START EXERCISE TEXT

More than just games

ALTERNATIVE VIEW - Brian Gillespie

WITH so much other sport going on at the moment, it's difficult to concentrate on the upcoming Olympic Games. They are just weeks away now, however, and interest is starting to ramp up.

On Sunday week, the GAA made a presentation at Croke Park to celebrate its athletics past and to commemorate a century of Ireland’s Olympic Games involvement.

It included a Mayo link too, as the 1924 Ireland team featured Gaelic football star and sprinter Seán Lavan, the man who invented the solo run.

The announcement of the commemoration last week arrived on the day that the GAA remembered the achievement of Tom Kiely from Ballyneale, Tipperary – regarded as the greatest athlete of his generation who was crowned all-round champion in the 1904 Games in St. Louis.

Three years ago (yes, the Tokyo Games were held in 2021 rather than 2020 because of the Covid-19 pandemic), we revealed in this space that on the per capita gold medal list (from 1896 to 2016), Ireland claimed a respectable 30th place, ahead of big countries such as Brazil, Russia, Spain, Japan, Canada and South Korea, and not all that far behind the USA.

END EXERCISE TEXT

**ACTIONS TO TAKE**
1: Write out the Olympic Games column from "The announcement of" up to and including "in St. Louis.".
2: Summarize the Olympic Games column in two sentences.
3: Continue the Olympic Games column from the point where it stops.

START DATA TO EXAMINE

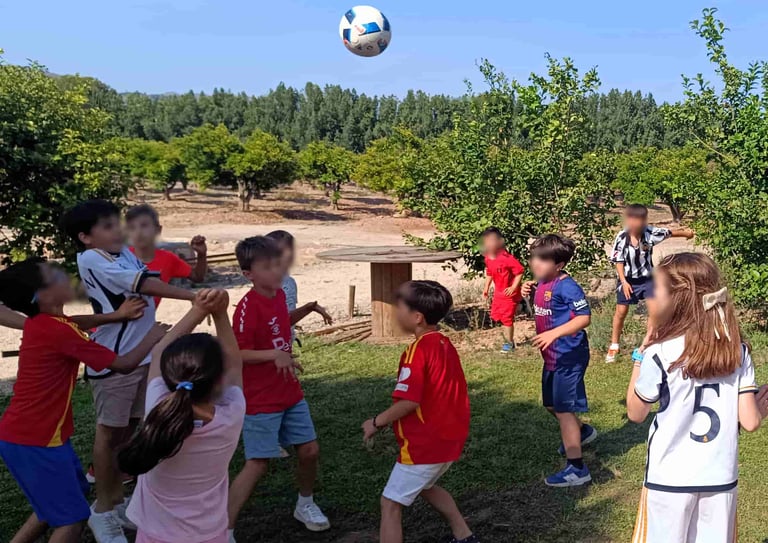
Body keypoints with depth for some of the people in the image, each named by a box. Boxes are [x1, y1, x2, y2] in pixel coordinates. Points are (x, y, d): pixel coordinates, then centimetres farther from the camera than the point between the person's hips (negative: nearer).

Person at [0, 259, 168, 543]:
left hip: (24, 433, 9)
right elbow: (124, 364, -14)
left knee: (66, 497, 23)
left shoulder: (40, 322, 2)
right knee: (71, 518, -1)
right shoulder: (59, 330, -23)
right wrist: (152, 337, 2)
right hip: (34, 442, -9)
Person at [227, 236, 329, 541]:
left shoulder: (279, 295, 4)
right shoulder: (248, 307, -22)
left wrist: (305, 310, 14)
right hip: (260, 401, -8)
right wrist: (275, 354, -32)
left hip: (290, 394, 8)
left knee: (309, 450, 13)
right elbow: (236, 354, -25)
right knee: (257, 464, -6)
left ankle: (305, 505, 38)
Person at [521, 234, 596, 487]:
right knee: (551, 404, 24)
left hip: (569, 356, -10)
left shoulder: (566, 286, -21)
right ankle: (582, 431, 50)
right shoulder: (542, 283, 5)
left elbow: (584, 317, -23)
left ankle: (576, 469, 4)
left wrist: (554, 333, -33)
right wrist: (530, 292, 1)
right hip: (552, 356, 10)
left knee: (563, 409, -5)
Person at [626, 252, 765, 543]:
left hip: (670, 478, -4)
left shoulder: (659, 354, -17)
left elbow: (635, 414, -3)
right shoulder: (738, 351, -5)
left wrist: (638, 361, 5)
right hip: (721, 477, 4)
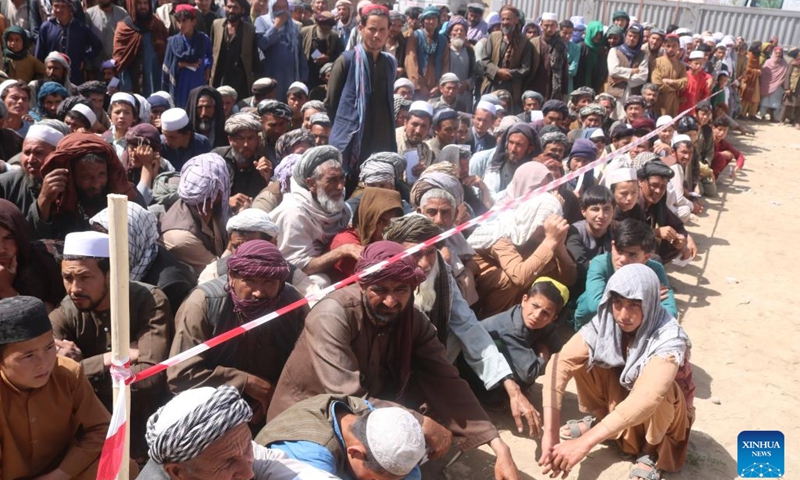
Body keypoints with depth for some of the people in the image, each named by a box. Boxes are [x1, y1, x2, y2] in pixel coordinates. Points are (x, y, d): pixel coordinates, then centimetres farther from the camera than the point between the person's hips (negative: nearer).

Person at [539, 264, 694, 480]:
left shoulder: (669, 338, -34)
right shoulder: (605, 322, -20)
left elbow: (646, 398, -49)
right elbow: (561, 363, -30)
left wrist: (585, 442, -55)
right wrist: (550, 433, -42)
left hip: (664, 414, -4)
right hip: (621, 402, 4)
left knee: (655, 388, -36)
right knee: (585, 359, -20)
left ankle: (653, 451, -8)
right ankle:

END DATA TO EXAMINE

**ANSWER SET**
1:
The announcement of the commemoration last week arrived on the day that the GAA remembered the achievement of Tom Kiely from Ballyneale, Tipperary – regarded as the greatest athlete of his generation who was crowned all-round champion in the 1904 Games in St. Louis.

2: The GAA made a presentation at Croke Park to celebrate its athletics past and commemorate a century of Ireland's Olympic involvement, with a Mayo link through Seán Lavan, the Gaelic football star and sprinter on the 1924 team who invented the solo run. The GAA also remembered Tom Kiely of Ballyneale, Tipperary, who was crowned all-round champion at the 1904 Games in St. Louis.

3:
Finland and Hungary were first and second respectively in that per capita list, with Sweden and Norway in fourth and fifth respectively behind Bahamas in third.

The nation with the most golds overall, however, is the USA - a country with a storied history in the Olympic Games. Leading up to the 2024 Paris Olympics, a new book co-authored by Richard Kaufman and Glenn Allen entitled PLAYED: The Games of the 1936 Berlin Olympics 'harkens to a different era with some startlingly similar realities with worldwide impacts' (in the words of the publishers, WordServe Publishing).

Richard and Glenn spent 25 years meticulously researching the 1936 Olympics, so they know what they're talking about.

It was a time eerily similar to now, with the a world that felt like it was 'teetering on the brink of war', and the authors say the most important message of their story is that history must not repeat itself.

The '36 Games in Berlin are remembered mostly for Jesse Owens' four gold medals, which 'stuck a needle in Adolf Hitler’s attempt to use the games to prove his theory of Aryan racial superiority', and PLAYED examines Owens' success alongside insight into figures such as American Olympic Committee president Avery Brundage, Franklin Delano Roosevelt, Charlie Chaplin, Joseph Goebbels and Eva Braun, to name just a few.

The 2024 Games in Paris are set against a backdrop of the rise of far-right forces in the US and parts of Europe and a world seemingly in political, economic and environmental turmoil. Will these Olympics be viewed in time, like Berlin '36, as more than just games?